As another example, officers are now prohibited from surveilling and arresting a criminal alien near a snow-covered, closed-for-the-winter public recreation center if the facility happens to offer swim lessons to children the following summer. Imagine a scenario where officers have the potential home address for a dangerous criminal alien on a watchlist, and the apartment complex in which the target may live is across the street from a shuttered recreation center. DHS apparently imagines that instead of surveilling from an unmarked car outside the apartment building to see if the target is at that address, officers will now park multiple unmarked vehicles a block or two down the road at every possible exit point and attempt to observe the face of every driver that passes through the area. Of course, if there happens to be something amounting to a “community based organization” nearby, officers would have to push the perimeter out even further and likely add more officers in unmarked cars to cover any additional vehicular exit points. This is an obviously inefficient use of resources and one that significantly undermines public safety by increasing the likelihood a suspect will evade law enforcement.

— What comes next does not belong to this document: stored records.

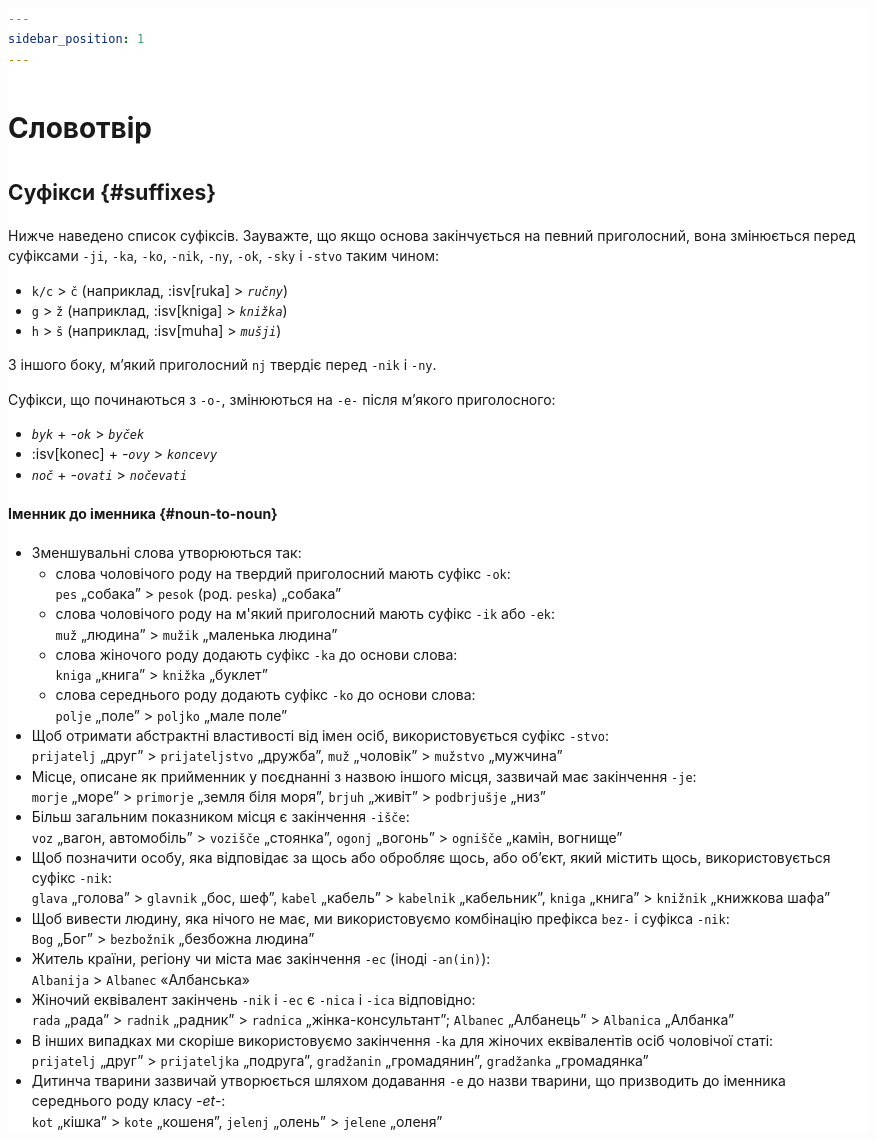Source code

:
 ```yaml
---
sidebar_position: 1
---
```


# Словотвір

## Суфікси \{#suffixes}

Нижче наведено список суфіксів. Зауважте, що якщо основа закінчується на певний приголосний, вона змінюється перед суфіксами `-ji`, `-ka`, `-ko`, `-nik`, `-ny`, `-ok`, `-sky`  і `-stvo` таким чином:

- `k/c` > `č` (наприклад, :isv[ruka] > _`ručny`_)
- `g` > `ž` (наприклад, :isv[kniga] > _`knižka`_)
- `h` > `š` (наприклад, :isv[muha] > _`mušji`_)

З іншого боку, м’який приголосний `nj` твердіє перед `-nik` і `-ny`.

Суфікси, що починаються з `-o-`, змінюються на `-e-` після м’якого приголосного:

- _`byk`_ + _-`ok`_ > _`byček`_
- :isv[konec] + _-`ovy`_ > _`koncevy`_
- _`noč`_ + _-`ovati`_ > _`nočevati`_

#### Іменник до іменника \{#noun-to-noun}

- Зменшувальні слова утворюються так:
  - слова чоловічого роду на твердий приголосний мають суфікс `-ok`:\
    `pes` „собака” > `pesok` (род. `peska`) „собака”
  - слова чоловічого роду на м'який приголосний мають суфікс `-ik` або `-ek`:\
    `muž` „людина” > `mužik` „маленька людина”
  - слова жіночого роду додають суфікс `-ka` до основи слова:\
    `kniga` „книга” > `knižka` „буклет”
  - слова середнього роду додають суфікс `-ko` до основи слова:\
    `polje` „поле” > `poljko` „мале поле”
- Щоб отримати абстрактні властивості від імен осіб, використовується суфікс `-stvo`:\
  `prijatelj` „друг” > `prijateljstvo` „дружба”, `muž` „чоловік” > `mužstvo` „мужчина”
- Місце, описане як прийменник у поєднанні з назвою іншого місця, зазвичай має закінчення `-je`:\
  `morje` „море” > `primorje` „земля біля моря”, `brjuh` „живіт” > `podbrjušje` „низ”
- Більш загальним показником місця є закінчення `-išče`:\
  `voz` „вагон, автомобіль” > `vozišče` „стоянка”, `ogonj` „вогонь” > `ognišče` „камін, вогнище”
- Щоб позначити особу, яка відповідає за щось або обробляє щось, або об’єкт, який містить щось, використовується суфікс `-nik`:\
  `glava` „голова” > `glavnik` „бос, шеф”, `kabel` „кабель” > `kabelnik` „кабельник”, `kniga` „книга” > `knižnik` „книжкова шафа”
- Щоб вивести людину, яка нічого не має, ми використовуємо комбінацію префікса `bez-` і суфікса `-nik`:\
  `Bog` „Бог” > `bezbožnik` „безбожна людина”
- Житель країни, регіону чи міста має закінчення `-ec` (іноді `-an(in)`):\
  `Albanija` > `Albanec` «Албанська»
- Жіночий еквівалент закінчень `-nik` і `-ec` є `-nica` і `-ica` відповідно:\
  `rada` „рада” > `radnik` „радник” > `radnica` „жінка-консультант”; `Albanec` „Албанець” > `Albanica` „Албанка”
- В інших випадках ми скоріше використовуємо закінчення `-ka` для жіночих еквівалентів осіб чоловічої статі:\
  `prijatelj` „друг” > `prijateljka` „подруга”, `gradžanin` „громадянин”, `gradžanka` „громадянка”
- Дитинча тварини зазвичай утворюється шляхом додавання `-e` до назви тварини, що призводить до іменника середнього роду класу _-et-_:\
  `kot` „кішка” > `kote` „кошеня”, `jelenj` „олень” > `jelene` „оленя”


[1]: ../orthography.md#etymological-alphabet
[2]: ../grammar/verbs.md#participles-and-gerund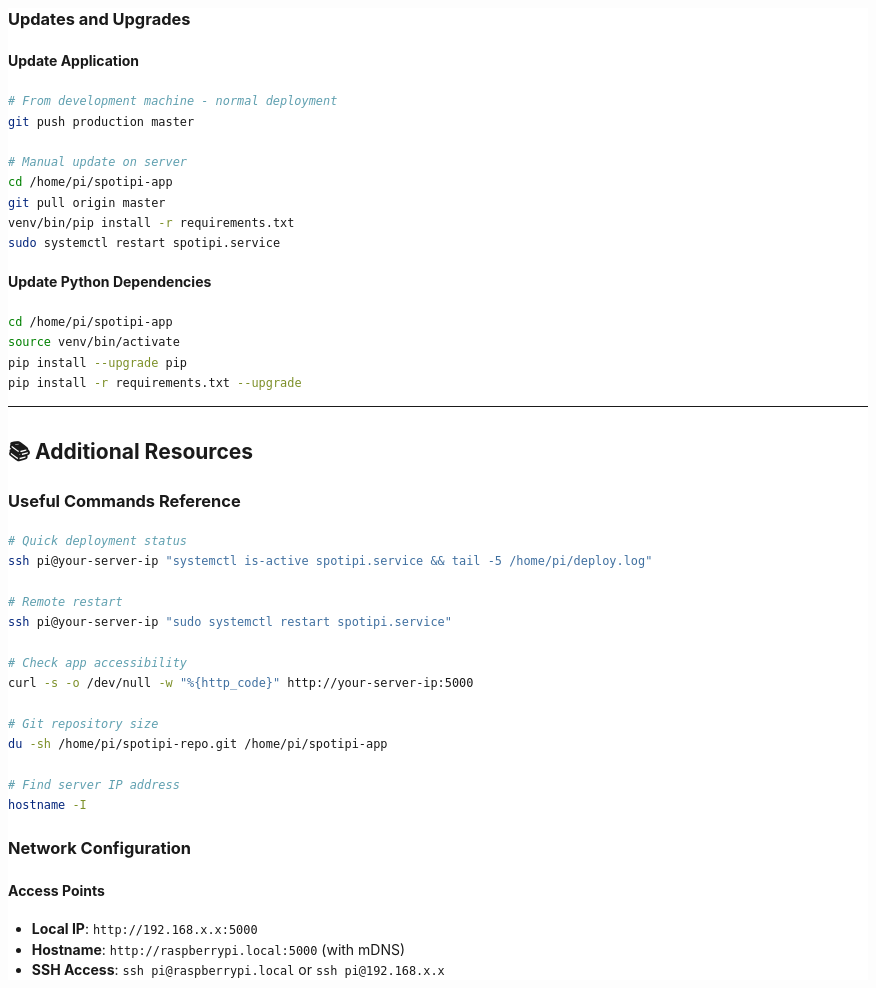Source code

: ### Updates and Upgrades

#### Update Application
```bash
# From development machine - normal deployment
git push production master

# Manual update on server
cd /home/pi/spotipi-app
git pull origin master
venv/bin/pip install -r requirements.txt
sudo systemctl restart spotipi.service
```

#### Update Python Dependencies
```bash
cd /home/pi/spotipi-app
source venv/bin/activate
pip install --upgrade pip
pip install -r requirements.txt --upgrade
```

---

## 📚 Additional Resources

### Useful Commands Reference

```bash
# Quick deployment status
ssh pi@your-server-ip "systemctl is-active spotipi.service && tail -5 /home/pi/deploy.log"

# Remote restart
ssh pi@your-server-ip "sudo systemctl restart spotipi.service"

# Check app accessibility
curl -s -o /dev/null -w "%{http_code}" http://your-server-ip:5000

# Git repository size
du -sh /home/pi/spotipi-repo.git /home/pi/spotipi-app

# Find server IP address
hostname -I
```

### Network Configuration

#### Access Points
- **Local IP**: `http://192.168.x.x:5000`
- **Hostname**: `http://raspberrypi.local:5000` (with mDNS)
- **SSH Access**: `ssh pi@raspberrypi.local` or `ssh pi@192.168.x.x`
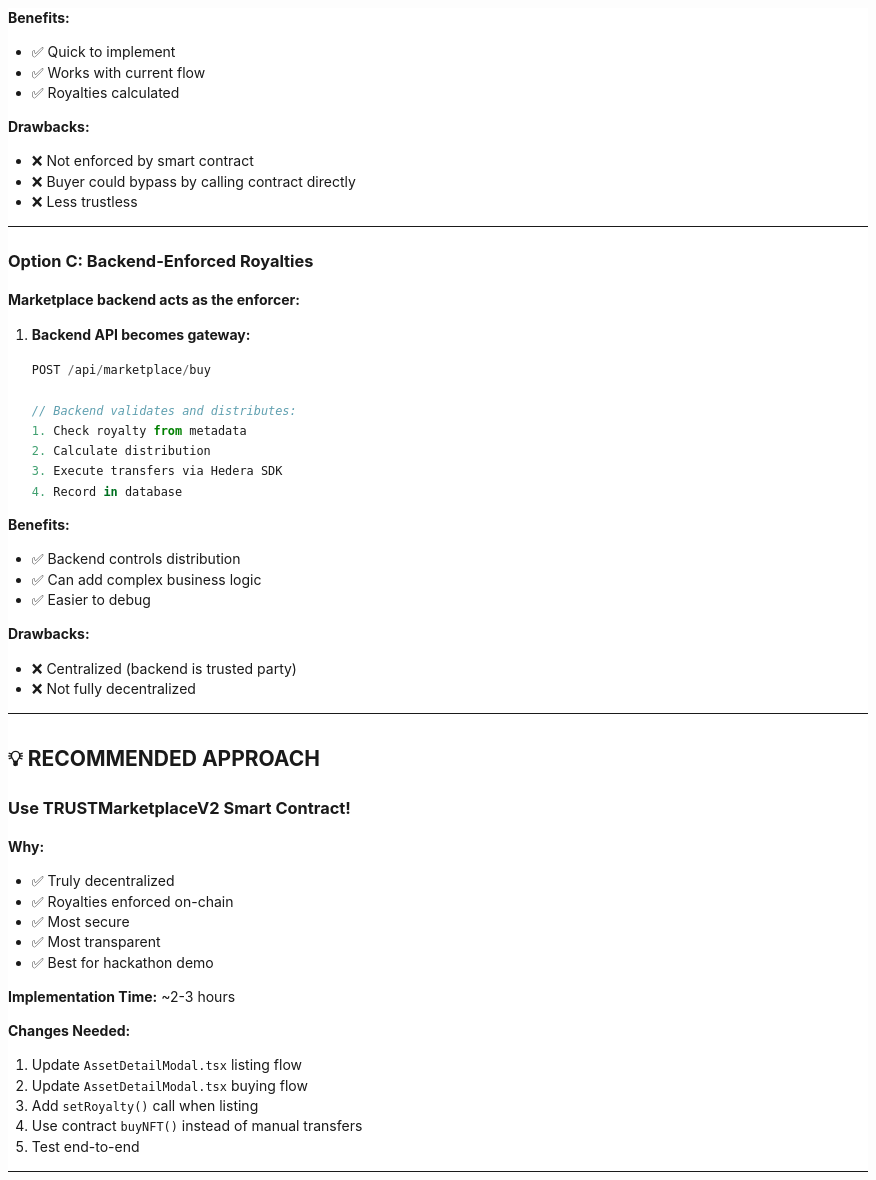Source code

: **Benefits:**
- ✅ Quick to implement
- ✅ Works with current flow
- ✅ Royalties calculated

**Drawbacks:**
- ❌ Not enforced by smart contract
- ❌ Buyer could bypass by calling contract directly
- ❌ Less trustless

---

### Option C: Backend-Enforced Royalties

**Marketplace backend acts as the enforcer:**

1. **Backend API becomes gateway:**
   ```typescript
   POST /api/marketplace/buy
   
   // Backend validates and distributes:
   1. Check royalty from metadata
   2. Calculate distribution
   3. Execute transfers via Hedera SDK
   4. Record in database
   ```

**Benefits:**
- ✅ Backend controls distribution
- ✅ Can add complex business logic
- ✅ Easier to debug

**Drawbacks:**
- ❌ Centralized (backend is trusted party)
- ❌ Not fully decentralized

---

## 💡 RECOMMENDED APPROACH

### **Use TRUSTMarketplaceV2 Smart Contract!** 

**Why:**
- ✅ Truly decentralized
- ✅ Royalties enforced on-chain
- ✅ Most secure
- ✅ Most transparent
- ✅ Best for hackathon demo

**Implementation Time:** ~2-3 hours

**Changes Needed:**
1. Update `AssetDetailModal.tsx` listing flow
2. Update `AssetDetailModal.tsx` buying flow
3. Add `setRoyalty()` call when listing
4. Use contract `buyNFT()` instead of manual transfers
5. Test end-to-end

---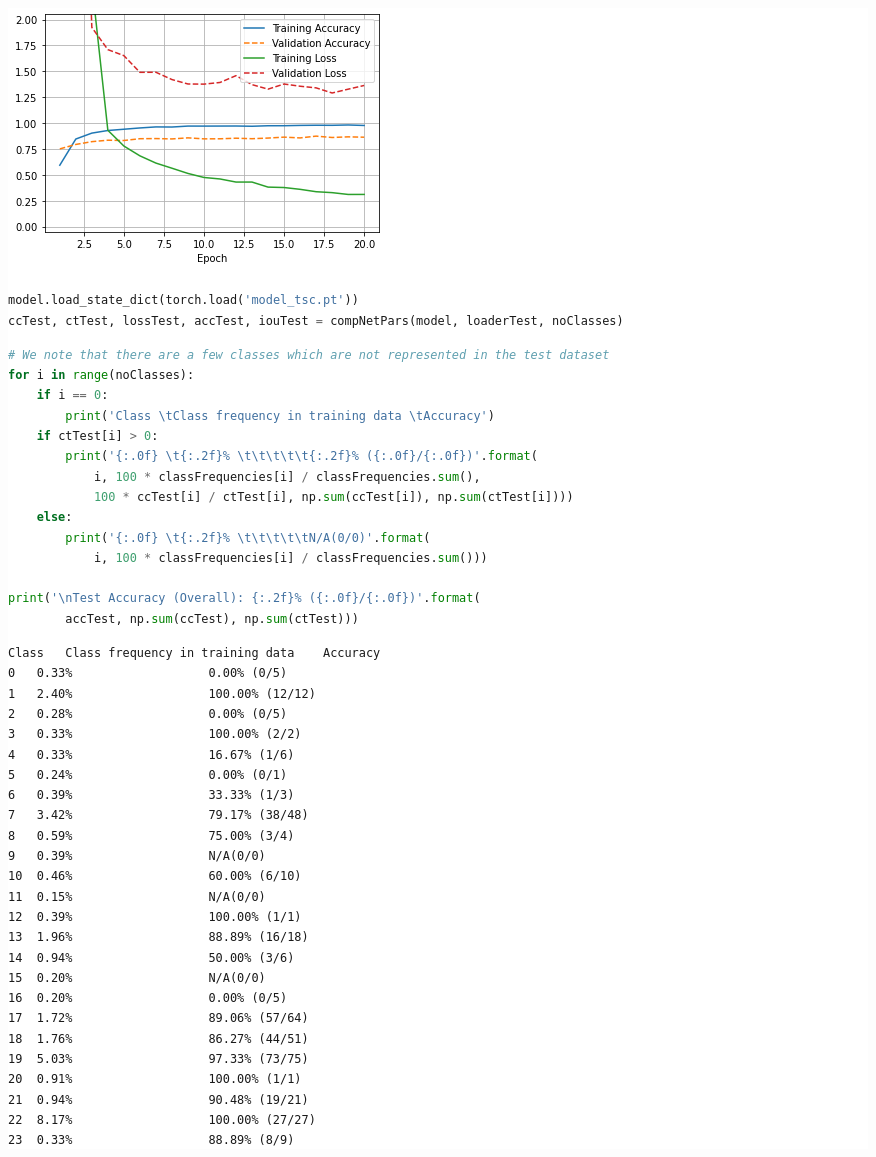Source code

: 
    
![png](output_28_0.png)
    



```python
model.load_state_dict(torch.load('model_tsc.pt'))
ccTest, ctTest, lossTest, accTest, iouTest = compNetPars(model, loaderTest, noClasses)
```


```python
# We note that there are a few classes which are not represented in the test dataset
for i in range(noClasses):
    if i == 0:
        print('Class \tClass frequency in training data \tAccuracy')
    if ctTest[i] > 0:
        print('{:.0f} \t{:.2f}% \t\t\t\t\t{:.2f}% ({:.0f}/{:.0f})'.format(
            i, 100 * classFrequencies[i] / classFrequencies.sum(),
            100 * ccTest[i] / ctTest[i], np.sum(ccTest[i]), np.sum(ctTest[i])))
    else:
        print('{:.0f} \t{:.2f}% \t\t\t\t\tN/A(0/0)'.format(
            i, 100 * classFrequencies[i] / classFrequencies.sum()))
    
print('\nTest Accuracy (Overall): {:.2f}% ({:.0f}/{:.0f})'.format(
        accTest, np.sum(ccTest), np.sum(ctTest)))
```

    Class 	Class frequency in training data 	Accuracy
    0 	0.33% 					0.00% (0/5)
    1 	2.40% 					100.00% (12/12)
    2 	0.28% 					0.00% (0/5)
    3 	0.33% 					100.00% (2/2)
    4 	0.33% 					16.67% (1/6)
    5 	0.24% 					0.00% (0/1)
    6 	0.39% 					33.33% (1/3)
    7 	3.42% 					79.17% (38/48)
    8 	0.59% 					75.00% (3/4)
    9 	0.39% 					N/A(0/0)
    10 	0.46% 					60.00% (6/10)
    11 	0.15% 					N/A(0/0)
    12 	0.39% 					100.00% (1/1)
    13 	1.96% 					88.89% (16/18)
    14 	0.94% 					50.00% (3/6)
    15 	0.20% 					N/A(0/0)
    16 	0.20% 					0.00% (0/5)
    17 	1.72% 					89.06% (57/64)
    18 	1.76% 					86.27% (44/51)
    19 	5.03% 					97.33% (73/75)
    20 	0.91% 					100.00% (1/1)
    21 	0.94% 					90.48% (19/21)
    22 	8.17% 					100.00% (27/27)
    23 	0.33% 					88.89% (8/9)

Mayorkas explains that the limitations don’t apply where there’s an “imminent” risk of harm or a “hot pursuit”, but those are rare circumstances and would rarely apply. It means that officers are prohibited from arresting a known child abuser on the same street as a school unless they observe the alien starting to victimize someone. Of course, officers are prohibited from conducting surveillance near schools anyhow, so officers are unlikely to be available to stop an assault from happening.
The new policy effectively discourages officers from making any arrests that could conceivably be near a potential “protected area” by requiring lengthy reporting that would naturally put an officer on the Biden administration’s radar. Any potential deviation from these overbroad and unclear guidelines requires detailed situational reports:
Mayorkas laughably claims in his memorandum that “we do not tolerate violations of law in or near a protected area.” Of course, the entire point of his new policy is to do exactly that, and innocent people will undoubtedly be harmed as a result.
Anyone who lives in a neighborhood with a church, a school, or a playground nearby needs to be aware that Biden’s political appointees have decided that they don’t deserve the protection they once had, and that shielding criminal aliens from the law is the top priority.
In sum, this convoluted policy further narrows the already limited opportunities for immigration enforcement under the Biden administration by creating sanctuary areas throughout the country. Officers must walk on eggshells and criminal aliens get safe spaces.